Decidida a abraçar o que a vida lhe trouxesse, inclusive aquele “frio gigante na barriga”, ela abraçou o paraíso catarinense. “No terceiro e último dia no Rosa, eu consegui hospedagem na casa de um amigo de um conhecido. No quarto dia, eu tinha dois trabalhos e, no sétimo dia, um terceiro trabalho com hospedagem”. Colocou a mão na massa e viveu ali de outubro ao fim de maio, quando partiu para um novo sonho. “Vim para a Argentina com o intuito de aprender a falar espanhol e trabalhar na temporada de inverno para, depois, viajar para a Patagônia”.

Para chegar ao extremo sul do continente, segue controlando custos, pegando carona e se hospedando através de Couchsurfing. Em cada pedacinho da jornada, libera o peso do passado e abre mão do controle da vida para descobrir a verdadeira Duda. “De tudo isso, eu acredito que meu espírito sempre foi livre. Desapego para mim é como uma dorzinha boa, rapidamente passageira e muito evolutiva. Sinto um prazer gigante cada vez que penso em não ter mais algo. Estar feliz, viver bem e cada vez com menos é um prazer sem tamanho pra mim. E, com isso, descubro a cada dia a naturalidade de apenas ser”.

Duda mostra que é possível se libertar de amarras sociais, políticas e econômicas. “Aprendi que liberdade é a forma mais linda do amor. É ir para onde, como e quando quero, algo que vem da minha família; é viajar, conectar-se, estar com o coração aberto para amar sem medo; é sentir e viver o que sinto comigo mesma, com o outro e com o mundo. Isso é amor e a liberdade tem essa forma”.
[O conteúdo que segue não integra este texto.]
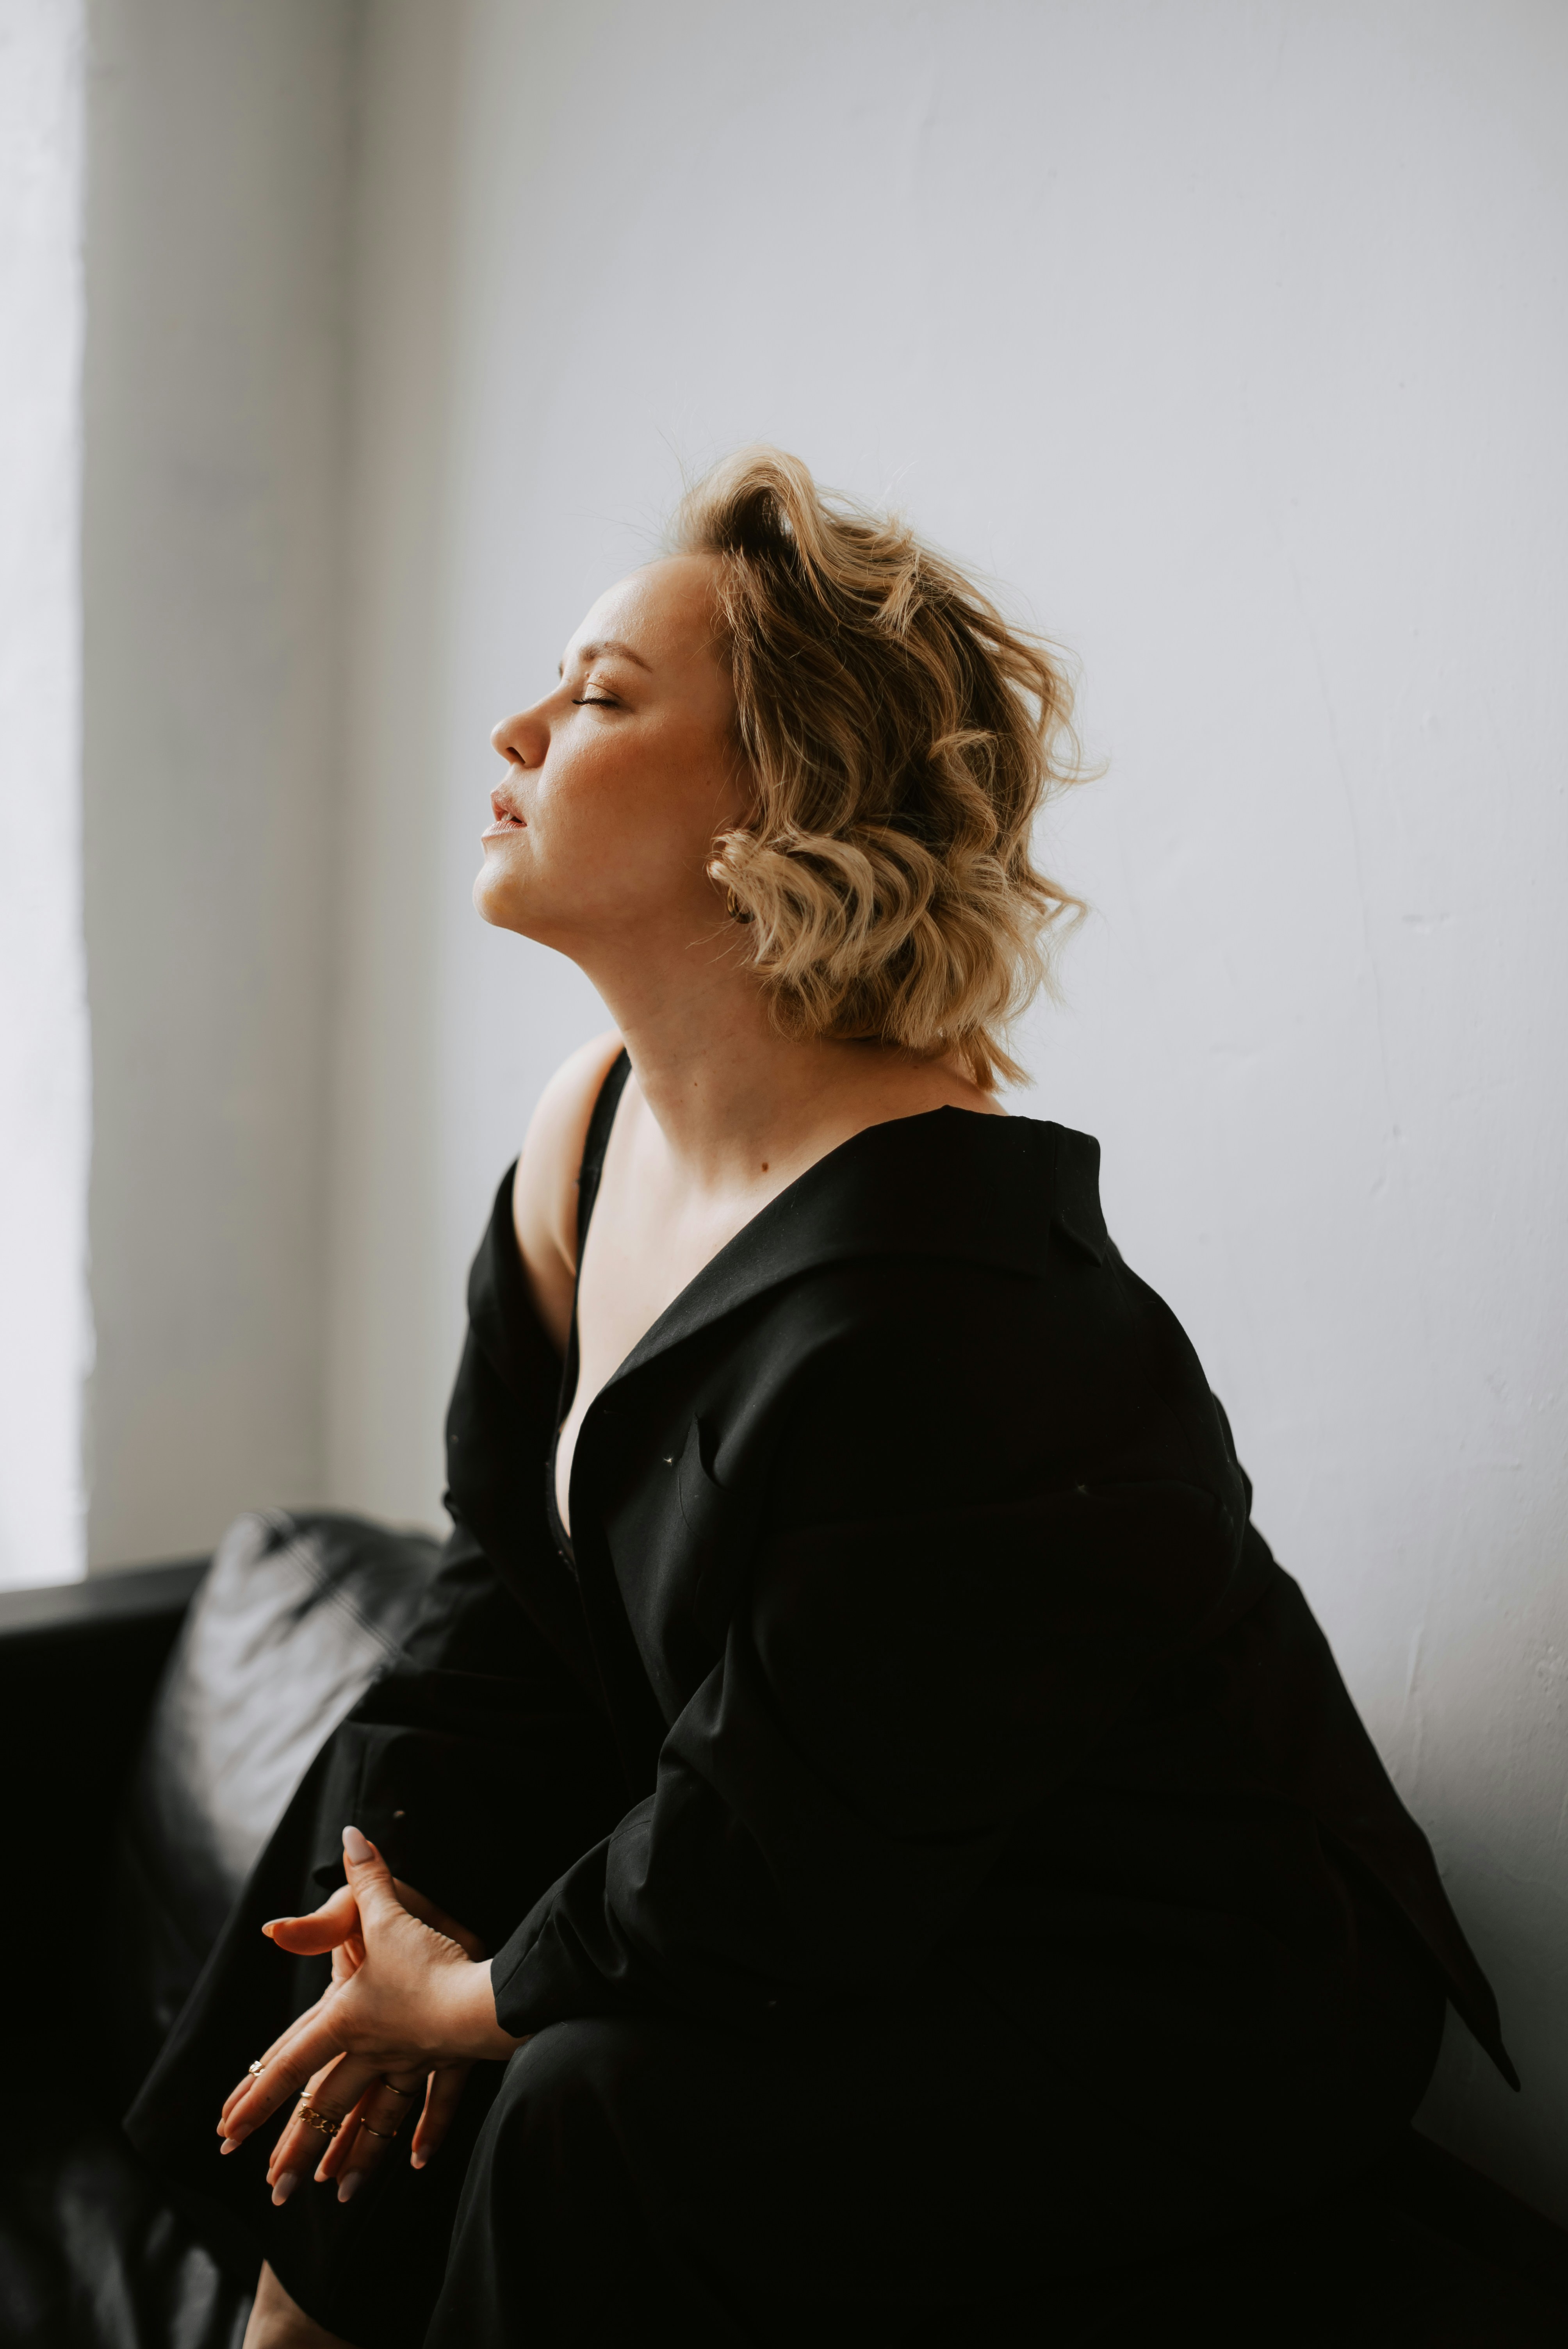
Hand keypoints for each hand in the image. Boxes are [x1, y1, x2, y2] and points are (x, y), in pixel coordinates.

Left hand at [217, 1827, 523, 2205]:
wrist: (486, 1987)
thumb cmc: (429, 1951)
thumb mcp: (386, 1911)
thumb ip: (365, 1878)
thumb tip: (348, 1836)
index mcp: (345, 2018)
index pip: (288, 2062)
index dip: (254, 2096)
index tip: (225, 2133)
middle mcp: (371, 2047)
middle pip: (326, 2103)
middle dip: (297, 2147)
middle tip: (273, 2189)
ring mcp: (409, 2059)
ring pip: (372, 2114)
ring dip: (353, 2154)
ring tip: (335, 2194)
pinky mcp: (446, 2057)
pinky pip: (432, 2100)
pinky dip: (424, 2131)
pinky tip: (414, 2162)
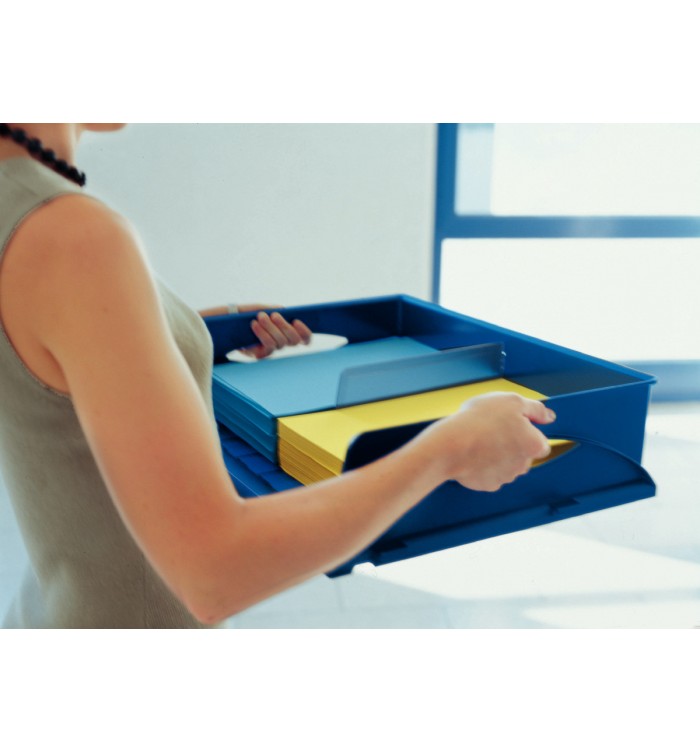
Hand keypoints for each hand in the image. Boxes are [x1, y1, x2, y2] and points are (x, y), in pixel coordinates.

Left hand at [237, 304, 312, 359]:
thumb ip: (273, 308)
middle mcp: (282, 343)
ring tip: (261, 316)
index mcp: (287, 332)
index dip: (305, 332)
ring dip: (271, 328)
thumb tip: (283, 309)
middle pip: (294, 340)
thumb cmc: (249, 315)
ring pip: (281, 342)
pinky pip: (268, 346)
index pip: (305, 338)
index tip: (296, 320)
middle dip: (285, 326)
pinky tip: (254, 324)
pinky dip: (262, 333)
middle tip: (274, 315)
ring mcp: (273, 350)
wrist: (230, 325)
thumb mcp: (262, 308)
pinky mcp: (262, 355)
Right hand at [423, 392, 555, 491]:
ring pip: (506, 465)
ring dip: (497, 455)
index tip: (510, 425)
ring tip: (479, 440)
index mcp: (534, 444)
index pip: (540, 442)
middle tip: (492, 429)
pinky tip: (473, 453)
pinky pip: (489, 474)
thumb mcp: (511, 401)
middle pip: (523, 455)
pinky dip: (482, 465)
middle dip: (511, 444)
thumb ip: (536, 409)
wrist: (451, 445)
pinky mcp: (487, 484)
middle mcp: (524, 465)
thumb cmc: (480, 421)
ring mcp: (505, 477)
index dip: (526, 432)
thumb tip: (549, 416)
Entre os pesos que deixou para trás, está um equívoco bem comum. “Por muito tempo, eu me senti rejeitada ou não amada por minha família, amigos e relações, porque o amor tinha antes para mim um conceito, um caminho, um segmento. Tinha começo, meio e fim. Com a liberdade aprendi que não existe script, apenas se sente. Aprendi a escutar meu coração. Liberdade é esse estado de sentir e ser; é o hoje e é o presente. Faço o que sinto, o que vem de dentro de mim, do meu coração. Não existe hoje nenhuma sociedade que dita minhas escolhas, tampouco que me julga”.

Já que respeito é um tema em pauta no país, Duda também compartilha o que aprendeu sobre isso. “Se você me ama, me ame. Se você está brabo, reaja como sente. Se gosta de fumar, que disfrute. Se come muita carne, se tem ideias, comportamentos ou qualquer outra coisa muito diferente do que já conheci, que o viva, sinta e seja exatamente quem você é. A liberdade do outro de ser e mostrar quem é dá a mim liberdade de me conhecer. Não existe certo nem errado, mas processos diferentes de evolução. Estamos todos aqui para aprender – consigo mesmo e com o outro”.